I recently found myself in the midst of a lively storytelling session with three of my nieces. Five-year-old Peyton told a tale of an evil witch who kidnapped a girl, holding her captive in a mountaintop castle. The story ended with a heroic rescue by the child’s parents as they steered a hot-air balloon up the dark side of the mountain.
Kadance and Anabelle, three and two-years-old respectively, recounted the same story (although with a few missing plot-points, which they made up for with their unlimited enthusiasm).
But it wasn’t until my seven-year-old nephew Jonah sidled into the middle of our group like a professional tale-slinger that the storytelling really took off. He recited accounts of Rumepstilskin and Snow White, complete with dramatic pauses, hand gestures, and well-timed pacing. After working the room for a while, Jonah explained that he’d learned about fairy tales in his second-grade class and promised to share more with us at a later time. (Hats off to his teacher for eliciting so much interest in storytelling and fairy tales!)
The experience reminded me of the timelessness of old stories (mythology, folk tales, and fairy tales) and it got me thinking about a collection of short stories I had stumbled upon recently–Please to See the King (view the: book trailer). For this collection, Kathleen S. Allen found inspiration in traditional English and Irish ballads and spun them into something completely fresh and entertaining.
So I’m very pleased to have the following interview with Kathleen in which she discusses inspiration and discovering something new in the old:
What first attracted you to English and Irish ballads?
I was taking a class at Eastern Michigan University as part of the Master’s in Children’s Literature program called, Ballads, Legends and Folk Tales. I got the inspiration from the professor, Dr. G.B. Cross. He inspired me to write the stories based on ballads we had heard in class. I already knew many ballads because I sang and played English, Irish and Welsh ballads on my folk guitar since I was fifteen. I’ve been fascinated with English/Irish history for ages. My great-grandmother was from Ireland.

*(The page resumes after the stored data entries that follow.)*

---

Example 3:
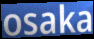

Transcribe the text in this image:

osaka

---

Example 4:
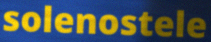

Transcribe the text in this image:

solenostele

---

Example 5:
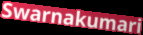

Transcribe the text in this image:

Swarnakumari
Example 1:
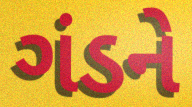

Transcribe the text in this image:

ગંડને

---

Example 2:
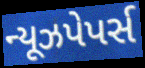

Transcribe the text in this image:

ન્યૂઝપેપર્સ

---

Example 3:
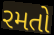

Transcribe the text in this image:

રમતો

I originally wanted to include a CD with the book but I didn’t know anyone who could write an original arrangement for the ballads. At my book signing I did have my daughters, both gifted singers, sing some of the ballads.
What were the challenges you faced in using old source material?

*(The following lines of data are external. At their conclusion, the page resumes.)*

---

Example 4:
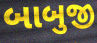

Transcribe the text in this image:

બાબુજી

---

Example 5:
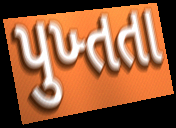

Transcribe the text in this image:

પુખ્તતા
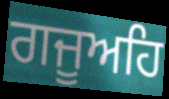
ਗਜੂਅਹਿ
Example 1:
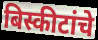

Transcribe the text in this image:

बिस्कीटांचे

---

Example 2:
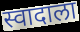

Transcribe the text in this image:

स्वादाला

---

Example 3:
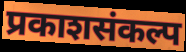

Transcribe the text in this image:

प्रकाशसंकल्प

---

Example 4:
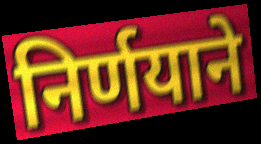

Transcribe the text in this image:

निर्णयाने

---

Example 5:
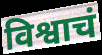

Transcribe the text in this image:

विश्वाचं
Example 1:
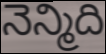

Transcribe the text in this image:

నెన్మిది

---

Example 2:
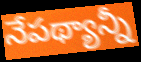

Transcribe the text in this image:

I had to use versions that were in the Public Domain and got permission for using The Child Ballads from the publisher, Dover.
Did you sometimes find it difficult to be original when using a well-known tale for inspiration?
No, I took the song lyrics and went further with them. For example, in the ballad Alison Gross,it is about a witch who promises a man anything he wants, if he will just love her. He refuses, no matter what she offers and she turns him into a worm for rejecting her! In my story, I added a tween sister who witnesses her older brother falling for a witch and his subsequent change into a worm. Another example is Reynardine. It is a song about a “rake”—what we would call a player today— not necessarily a vampire but I made him a vampire who preys on young women. I have the brother of a woman become a vampire hunter. That’s why I say “based on” or “inspired by.”
What books/websites do you recommend to writers who want to learn more about ballads?
The English and Scottish Popular Ballads, 5 Volume Set . Lots of information in those! And Indiana University has a department on folklore.